About a tensorflow implementation

Question

About a tensorflow implementation

jh-jeong opened this issue 7 years ago · comments

I've followed one of Tensorflow implementations of DenseNet (https://github.com/ikhlestov/vision_networks) to reproduce DenseNet-BC-100-12.
It seemed to me that the tensorflow implementation is nearly equivalent with one from this repo,
but I couldn't reach to ~4.5 % error (the best one was about ~4.8 %, by the way)
Could you give me any reasons why it is? I already compared two codes very carefully, but couldn't find.

Tongcheng Li · Answer 1 · Wed May 03 2017 05:37:22 GMT+0800 (China Standard Time)

@jh-jeong In my "Much more efficient caffe implementation", I also reach about 4.8% for DenseNet-BC-100-12. I am curious of the cause which seems to be common between Caffe and Tensorflow.
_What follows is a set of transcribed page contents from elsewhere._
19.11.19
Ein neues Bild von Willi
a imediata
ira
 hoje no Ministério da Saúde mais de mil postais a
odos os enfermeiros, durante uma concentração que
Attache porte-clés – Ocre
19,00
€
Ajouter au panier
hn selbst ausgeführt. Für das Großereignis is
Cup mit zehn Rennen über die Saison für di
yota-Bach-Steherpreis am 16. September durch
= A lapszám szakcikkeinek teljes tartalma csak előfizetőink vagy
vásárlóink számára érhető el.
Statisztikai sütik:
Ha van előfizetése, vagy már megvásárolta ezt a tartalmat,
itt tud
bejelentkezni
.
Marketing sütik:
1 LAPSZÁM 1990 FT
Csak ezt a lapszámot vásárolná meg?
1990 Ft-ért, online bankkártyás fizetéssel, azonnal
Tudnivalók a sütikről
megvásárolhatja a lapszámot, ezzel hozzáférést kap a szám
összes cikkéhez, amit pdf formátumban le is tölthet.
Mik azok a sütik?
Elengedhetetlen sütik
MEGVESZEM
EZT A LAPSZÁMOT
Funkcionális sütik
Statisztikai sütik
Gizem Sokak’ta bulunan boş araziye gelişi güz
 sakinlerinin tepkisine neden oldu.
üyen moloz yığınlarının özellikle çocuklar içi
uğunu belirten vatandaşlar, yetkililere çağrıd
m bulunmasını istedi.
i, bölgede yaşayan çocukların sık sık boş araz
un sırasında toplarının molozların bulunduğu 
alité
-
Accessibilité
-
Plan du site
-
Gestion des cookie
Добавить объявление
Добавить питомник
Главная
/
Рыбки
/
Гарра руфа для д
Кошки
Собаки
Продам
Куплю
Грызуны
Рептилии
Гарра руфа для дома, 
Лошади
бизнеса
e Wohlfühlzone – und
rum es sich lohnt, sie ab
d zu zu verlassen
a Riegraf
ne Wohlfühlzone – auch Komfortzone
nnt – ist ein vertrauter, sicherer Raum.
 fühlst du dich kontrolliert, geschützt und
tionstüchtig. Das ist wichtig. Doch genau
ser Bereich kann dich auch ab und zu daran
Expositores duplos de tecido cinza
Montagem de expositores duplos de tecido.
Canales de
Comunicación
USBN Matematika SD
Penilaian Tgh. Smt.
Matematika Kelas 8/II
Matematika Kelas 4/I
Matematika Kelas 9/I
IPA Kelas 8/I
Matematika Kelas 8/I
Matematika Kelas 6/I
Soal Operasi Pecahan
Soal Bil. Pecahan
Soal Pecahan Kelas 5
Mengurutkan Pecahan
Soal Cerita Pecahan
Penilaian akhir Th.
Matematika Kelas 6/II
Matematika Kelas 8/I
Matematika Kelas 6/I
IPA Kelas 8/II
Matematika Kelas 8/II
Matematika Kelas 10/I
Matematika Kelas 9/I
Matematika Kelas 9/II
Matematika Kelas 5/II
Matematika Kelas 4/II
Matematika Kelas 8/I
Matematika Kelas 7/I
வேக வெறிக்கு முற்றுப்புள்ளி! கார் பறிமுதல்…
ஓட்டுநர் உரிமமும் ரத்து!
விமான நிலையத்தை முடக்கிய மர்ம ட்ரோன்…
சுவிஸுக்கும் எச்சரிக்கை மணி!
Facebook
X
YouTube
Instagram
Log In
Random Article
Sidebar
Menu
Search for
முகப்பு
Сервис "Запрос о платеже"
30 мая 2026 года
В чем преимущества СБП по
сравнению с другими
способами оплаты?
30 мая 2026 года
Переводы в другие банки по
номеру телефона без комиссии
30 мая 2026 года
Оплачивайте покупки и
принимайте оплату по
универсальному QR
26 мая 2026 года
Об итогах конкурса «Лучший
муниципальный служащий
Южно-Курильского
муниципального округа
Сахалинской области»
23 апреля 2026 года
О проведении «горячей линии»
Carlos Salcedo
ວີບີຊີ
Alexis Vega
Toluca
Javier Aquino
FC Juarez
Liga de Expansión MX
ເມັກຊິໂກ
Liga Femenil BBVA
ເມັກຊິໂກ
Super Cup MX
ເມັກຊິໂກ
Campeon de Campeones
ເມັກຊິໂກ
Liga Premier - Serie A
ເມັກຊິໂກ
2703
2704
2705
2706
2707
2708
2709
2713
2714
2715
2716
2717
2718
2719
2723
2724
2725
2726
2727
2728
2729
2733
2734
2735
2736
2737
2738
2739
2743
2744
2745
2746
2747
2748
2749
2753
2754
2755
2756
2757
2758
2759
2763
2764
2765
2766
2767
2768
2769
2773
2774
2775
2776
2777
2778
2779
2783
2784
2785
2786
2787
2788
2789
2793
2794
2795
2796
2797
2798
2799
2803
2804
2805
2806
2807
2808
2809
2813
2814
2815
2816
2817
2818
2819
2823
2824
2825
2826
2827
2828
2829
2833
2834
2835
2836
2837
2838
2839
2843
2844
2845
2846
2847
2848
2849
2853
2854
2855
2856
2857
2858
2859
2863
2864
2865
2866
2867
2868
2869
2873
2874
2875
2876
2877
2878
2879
Jongheon Jeong · Answer 2 · Wed May 17 2017 01:06:59 GMT+0800 (China Standard Time)

@Tongcheng Finally I could get 4.5% in Tensorflow. What I changed are as follows:

Changing the momentum in each BN. In Tensorflow, batch normalization uses 0.999 as the default value, but torch uses 0.9.
Applying weight decay for 'all' trainable variables, as fb.resnet.torch did, including beta/gamma variables in BN and all biases.

Warren_liu · Answer 3 · Fri Nov 24 2017 11:35:24 GMT+0800 (China Standard Time)

@jh-jeong can you share your tf-version code?